[[ Data shown, beginning ]]

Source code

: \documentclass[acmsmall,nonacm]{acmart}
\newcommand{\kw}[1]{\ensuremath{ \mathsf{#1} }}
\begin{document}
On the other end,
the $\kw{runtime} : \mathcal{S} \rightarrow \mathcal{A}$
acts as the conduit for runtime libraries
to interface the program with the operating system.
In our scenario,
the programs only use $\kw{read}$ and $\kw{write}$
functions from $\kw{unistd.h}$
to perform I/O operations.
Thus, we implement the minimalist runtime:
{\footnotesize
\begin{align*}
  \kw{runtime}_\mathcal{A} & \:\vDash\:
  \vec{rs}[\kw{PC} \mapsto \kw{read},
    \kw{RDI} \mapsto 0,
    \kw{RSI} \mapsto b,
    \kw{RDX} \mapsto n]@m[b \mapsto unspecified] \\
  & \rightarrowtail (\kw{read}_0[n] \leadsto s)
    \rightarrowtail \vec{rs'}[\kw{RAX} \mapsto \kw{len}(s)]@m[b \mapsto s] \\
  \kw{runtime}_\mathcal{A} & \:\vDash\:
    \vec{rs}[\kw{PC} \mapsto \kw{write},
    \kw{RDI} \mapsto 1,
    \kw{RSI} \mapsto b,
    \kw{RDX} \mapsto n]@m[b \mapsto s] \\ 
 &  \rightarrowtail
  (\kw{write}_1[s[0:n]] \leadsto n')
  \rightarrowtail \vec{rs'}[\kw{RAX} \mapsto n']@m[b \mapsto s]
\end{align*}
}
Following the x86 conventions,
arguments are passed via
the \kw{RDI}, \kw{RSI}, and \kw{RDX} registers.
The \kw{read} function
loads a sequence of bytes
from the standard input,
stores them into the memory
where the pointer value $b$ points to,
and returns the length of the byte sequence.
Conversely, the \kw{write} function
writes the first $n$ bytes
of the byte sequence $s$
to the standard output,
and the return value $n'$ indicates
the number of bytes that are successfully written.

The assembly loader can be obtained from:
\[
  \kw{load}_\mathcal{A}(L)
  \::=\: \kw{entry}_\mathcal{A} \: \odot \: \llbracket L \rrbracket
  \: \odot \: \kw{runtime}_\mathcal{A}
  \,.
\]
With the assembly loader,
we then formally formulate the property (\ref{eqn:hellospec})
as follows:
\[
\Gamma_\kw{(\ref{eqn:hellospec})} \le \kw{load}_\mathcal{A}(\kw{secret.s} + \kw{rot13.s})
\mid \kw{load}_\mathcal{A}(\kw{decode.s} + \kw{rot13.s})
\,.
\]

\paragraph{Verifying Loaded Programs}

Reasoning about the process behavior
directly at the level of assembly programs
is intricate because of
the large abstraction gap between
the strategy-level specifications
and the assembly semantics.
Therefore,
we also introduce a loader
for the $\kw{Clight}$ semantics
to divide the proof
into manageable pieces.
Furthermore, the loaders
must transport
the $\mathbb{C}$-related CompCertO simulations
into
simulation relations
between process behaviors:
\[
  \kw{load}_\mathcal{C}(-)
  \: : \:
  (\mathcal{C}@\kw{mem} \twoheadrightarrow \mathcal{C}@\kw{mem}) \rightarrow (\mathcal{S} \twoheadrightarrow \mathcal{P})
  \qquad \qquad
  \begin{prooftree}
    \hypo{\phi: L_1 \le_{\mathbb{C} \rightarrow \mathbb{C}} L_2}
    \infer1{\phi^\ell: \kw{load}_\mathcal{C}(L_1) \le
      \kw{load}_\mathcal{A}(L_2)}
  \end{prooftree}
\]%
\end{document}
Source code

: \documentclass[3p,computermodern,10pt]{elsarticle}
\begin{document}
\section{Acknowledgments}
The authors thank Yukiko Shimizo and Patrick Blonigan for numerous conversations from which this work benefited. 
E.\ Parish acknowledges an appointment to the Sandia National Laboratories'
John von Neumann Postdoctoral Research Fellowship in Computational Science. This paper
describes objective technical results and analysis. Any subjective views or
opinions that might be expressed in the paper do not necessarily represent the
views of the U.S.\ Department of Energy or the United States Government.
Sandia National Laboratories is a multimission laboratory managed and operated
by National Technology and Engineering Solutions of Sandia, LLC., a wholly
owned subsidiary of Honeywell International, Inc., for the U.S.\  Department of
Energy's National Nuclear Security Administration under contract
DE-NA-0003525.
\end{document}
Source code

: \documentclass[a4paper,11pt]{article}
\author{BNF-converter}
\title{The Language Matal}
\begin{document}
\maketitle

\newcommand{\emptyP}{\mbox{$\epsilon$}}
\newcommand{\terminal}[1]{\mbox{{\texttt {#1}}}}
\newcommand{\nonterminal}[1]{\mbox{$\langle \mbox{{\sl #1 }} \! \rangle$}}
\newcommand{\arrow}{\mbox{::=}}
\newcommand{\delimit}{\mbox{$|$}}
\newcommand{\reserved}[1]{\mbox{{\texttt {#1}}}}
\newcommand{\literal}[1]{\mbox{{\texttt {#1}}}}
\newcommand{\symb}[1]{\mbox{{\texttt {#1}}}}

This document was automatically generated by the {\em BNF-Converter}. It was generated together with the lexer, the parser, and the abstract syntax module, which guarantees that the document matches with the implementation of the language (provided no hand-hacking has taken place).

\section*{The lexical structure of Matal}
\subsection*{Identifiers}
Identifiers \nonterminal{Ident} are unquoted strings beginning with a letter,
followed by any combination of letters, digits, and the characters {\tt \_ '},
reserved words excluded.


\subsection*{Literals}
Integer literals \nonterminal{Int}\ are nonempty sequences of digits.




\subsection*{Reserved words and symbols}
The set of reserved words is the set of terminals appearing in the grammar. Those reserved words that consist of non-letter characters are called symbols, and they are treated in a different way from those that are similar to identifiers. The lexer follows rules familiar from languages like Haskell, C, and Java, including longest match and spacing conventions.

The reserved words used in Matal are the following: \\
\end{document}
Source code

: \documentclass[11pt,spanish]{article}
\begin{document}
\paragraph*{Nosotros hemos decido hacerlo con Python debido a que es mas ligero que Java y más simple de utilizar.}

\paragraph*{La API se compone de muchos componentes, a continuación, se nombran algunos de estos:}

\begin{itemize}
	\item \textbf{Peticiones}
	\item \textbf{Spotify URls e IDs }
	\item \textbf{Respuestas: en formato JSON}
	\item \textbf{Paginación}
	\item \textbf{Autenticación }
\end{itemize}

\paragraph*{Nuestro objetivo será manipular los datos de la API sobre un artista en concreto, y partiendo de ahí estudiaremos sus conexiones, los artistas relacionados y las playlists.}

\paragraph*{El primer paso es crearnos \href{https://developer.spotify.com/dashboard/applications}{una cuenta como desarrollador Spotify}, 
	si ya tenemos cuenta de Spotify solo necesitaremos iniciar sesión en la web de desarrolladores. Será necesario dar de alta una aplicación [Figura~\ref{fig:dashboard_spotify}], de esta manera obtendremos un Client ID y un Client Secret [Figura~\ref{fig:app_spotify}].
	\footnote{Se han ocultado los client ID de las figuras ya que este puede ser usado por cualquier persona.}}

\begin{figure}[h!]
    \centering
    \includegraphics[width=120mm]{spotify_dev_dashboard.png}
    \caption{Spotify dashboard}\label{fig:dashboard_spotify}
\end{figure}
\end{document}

[[ Data shown, end ]]

# Your instructions
The entire listing above should be returned exactly as written.

# Output of the task
Source code

: \documentclass[acmsmall,nonacm]{acmart}
\newcommand{\kw}[1]{\ensuremath{ \mathsf{#1} }}
\begin{document}
On the other end,
the $\kw{runtime} : \mathcal{S} \rightarrow \mathcal{A}$
acts as the conduit for runtime libraries
to interface the program with the operating system.
In our scenario,
the programs only use $\kw{read}$ and $\kw{write}$
functions from $\kw{unistd.h}$
to perform I/O operations.
Thus, we implement the minimalist runtime:
{\footnotesize
\begin{align*}
  \kw{runtime}_\mathcal{A} & \:\vDash\:
  \vec{rs}[\kw{PC} \mapsto \kw{read},
    \kw{RDI} \mapsto 0,
    \kw{RSI} \mapsto b,
    \kw{RDX} \mapsto n]@m[b \mapsto unspecified] \\
  & \rightarrowtail (\kw{read}_0[n] \leadsto s)
    \rightarrowtail \vec{rs'}[\kw{RAX} \mapsto \kw{len}(s)]@m[b \mapsto s] \\
  \kw{runtime}_\mathcal{A} & \:\vDash\:
    \vec{rs}[\kw{PC} \mapsto \kw{write},
    \kw{RDI} \mapsto 1,
    \kw{RSI} \mapsto b,
    \kw{RDX} \mapsto n]@m[b \mapsto s] \\ 
 &  \rightarrowtail
  (\kw{write}_1[s[0:n]] \leadsto n')
  \rightarrowtail \vec{rs'}[\kw{RAX} \mapsto n']@m[b \mapsto s]
\end{align*}
}
Following the x86 conventions,
arguments are passed via
the \kw{RDI}, \kw{RSI}, and \kw{RDX} registers.
The \kw{read} function
loads a sequence of bytes
from the standard input,
stores them into the memory
where the pointer value $b$ points to,
and returns the length of the byte sequence.
Conversely, the \kw{write} function
writes the first $n$ bytes
of the byte sequence $s$
to the standard output,
and the return value $n'$ indicates
the number of bytes that are successfully written.

The assembly loader can be obtained from:
\[
  \kw{load}_\mathcal{A}(L)
  \::=\: \kw{entry}_\mathcal{A} \: \odot \: \llbracket L \rrbracket
  \: \odot \: \kw{runtime}_\mathcal{A}
  \,.
\]
With the assembly loader,
we then formally formulate the property (\ref{eqn:hellospec})
as follows:
\[
\Gamma_\kw{(\ref{eqn:hellospec})} \le \kw{load}_\mathcal{A}(\kw{secret.s} + \kw{rot13.s})
\mid \kw{load}_\mathcal{A}(\kw{decode.s} + \kw{rot13.s})
\,.
\]

\paragraph{Verifying Loaded Programs}

Reasoning about the process behavior
directly at the level of assembly programs
is intricate because of
the large abstraction gap between
the strategy-level specifications
and the assembly semantics.
Therefore,
we also introduce a loader
for the $\kw{Clight}$ semantics
to divide the proof
into manageable pieces.
Furthermore, the loaders
must transport
the $\mathbb{C}$-related CompCertO simulations
into
simulation relations
between process behaviors:
\[
  \kw{load}_\mathcal{C}(-)
  \: : \:
  (\mathcal{C}@\kw{mem} \twoheadrightarrow \mathcal{C}@\kw{mem}) \rightarrow (\mathcal{S} \twoheadrightarrow \mathcal{P})
  \qquad \qquad
  \begin{prooftree}
    \hypo{\phi: L_1 \le_{\mathbb{C} \rightarrow \mathbb{C}} L_2}
    \infer1{\phi^\ell: \kw{load}_\mathcal{C}(L_1) \le
      \kw{load}_\mathcal{A}(L_2)}
  \end{prooftree}
\]%
\end{document}
Source code

: \documentclass[3p,computermodern,10pt]{elsarticle}
\begin{document}
\section{Acknowledgments}
The authors thank Yukiko Shimizo and Patrick Blonigan for numerous conversations from which this work benefited. 
E.\ Parish acknowledges an appointment to the Sandia National Laboratories'
John von Neumann Postdoctoral Research Fellowship in Computational Science. This paper
describes objective technical results and analysis. Any subjective views or
opinions that might be expressed in the paper do not necessarily represent the
views of the U.S.\ Department of Energy or the United States Government.
Sandia National Laboratories is a multimission laboratory managed and operated
by National Technology and Engineering Solutions of Sandia, LLC., a wholly
owned subsidiary of Honeywell International, Inc., for the U.S.\  Department of
Energy's National Nuclear Security Administration under contract
DE-NA-0003525.
\end{document}
Source code

: \documentclass[a4paper,11pt]{article}
\author{BNF-converter}
\title{The Language Matal}
\begin{document}
\maketitle

\newcommand{\emptyP}{\mbox{$\epsilon$}}
\newcommand{\terminal}[1]{\mbox{{\texttt {#1}}}}
\newcommand{\nonterminal}[1]{\mbox{$\langle \mbox{{\sl #1 }} \! \rangle$}}
\newcommand{\arrow}{\mbox{::=}}
\newcommand{\delimit}{\mbox{$|$}}
\newcommand{\reserved}[1]{\mbox{{\texttt {#1}}}}
\newcommand{\literal}[1]{\mbox{{\texttt {#1}}}}
\newcommand{\symb}[1]{\mbox{{\texttt {#1}}}}

This document was automatically generated by the {\em BNF-Converter}. It was generated together with the lexer, the parser, and the abstract syntax module, which guarantees that the document matches with the implementation of the language (provided no hand-hacking has taken place).

\section*{The lexical structure of Matal}
\subsection*{Identifiers}
Identifiers \nonterminal{Ident} are unquoted strings beginning with a letter,
followed by any combination of letters, digits, and the characters {\tt \_ '},
reserved words excluded.


\subsection*{Literals}
Integer literals \nonterminal{Int}\ are nonempty sequences of digits.




\subsection*{Reserved words and symbols}
The set of reserved words is the set of terminals appearing in the grammar. Those reserved words that consist of non-letter characters are called symbols, and they are treated in a different way from those that are similar to identifiers. The lexer follows rules familiar from languages like Haskell, C, and Java, including longest match and spacing conventions.

The reserved words used in Matal are the following: \\
\end{document}
Source code

: \documentclass[11pt,spanish]{article}
\begin{document}
\paragraph*{Nosotros hemos decido hacerlo con Python debido a que es mas ligero que Java y más simple de utilizar.}

\paragraph*{La API se compone de muchos componentes, a continuación, se nombran algunos de estos:}

\begin{itemize}
	\item \textbf{Peticiones}
	\item \textbf{Spotify URls e IDs }
	\item \textbf{Respuestas: en formato JSON}
	\item \textbf{Paginación}
	\item \textbf{Autenticación }
\end{itemize}

\paragraph*{Nuestro objetivo será manipular los datos de la API sobre un artista en concreto, y partiendo de ahí estudiaremos sus conexiones, los artistas relacionados y las playlists.}

\paragraph*{El primer paso es crearnos \href{https://developer.spotify.com/dashboard/applications}{una cuenta como desarrollador Spotify}, 
	si ya tenemos cuenta de Spotify solo necesitaremos iniciar sesión en la web de desarrolladores. Será necesario dar de alta una aplicación [Figura~\ref{fig:dashboard_spotify}], de esta manera obtendremos un Client ID y un Client Secret [Figura~\ref{fig:app_spotify}].
	\footnote{Se han ocultado los client ID de las figuras ya que este puede ser usado por cualquier persona.}}

\begin{figure}[h!]
    \centering
    \includegraphics[width=120mm]{spotify_dev_dashboard.png}
    \caption{Spotify dashboard}\label{fig:dashboard_spotify}
\end{figure}
\end{document}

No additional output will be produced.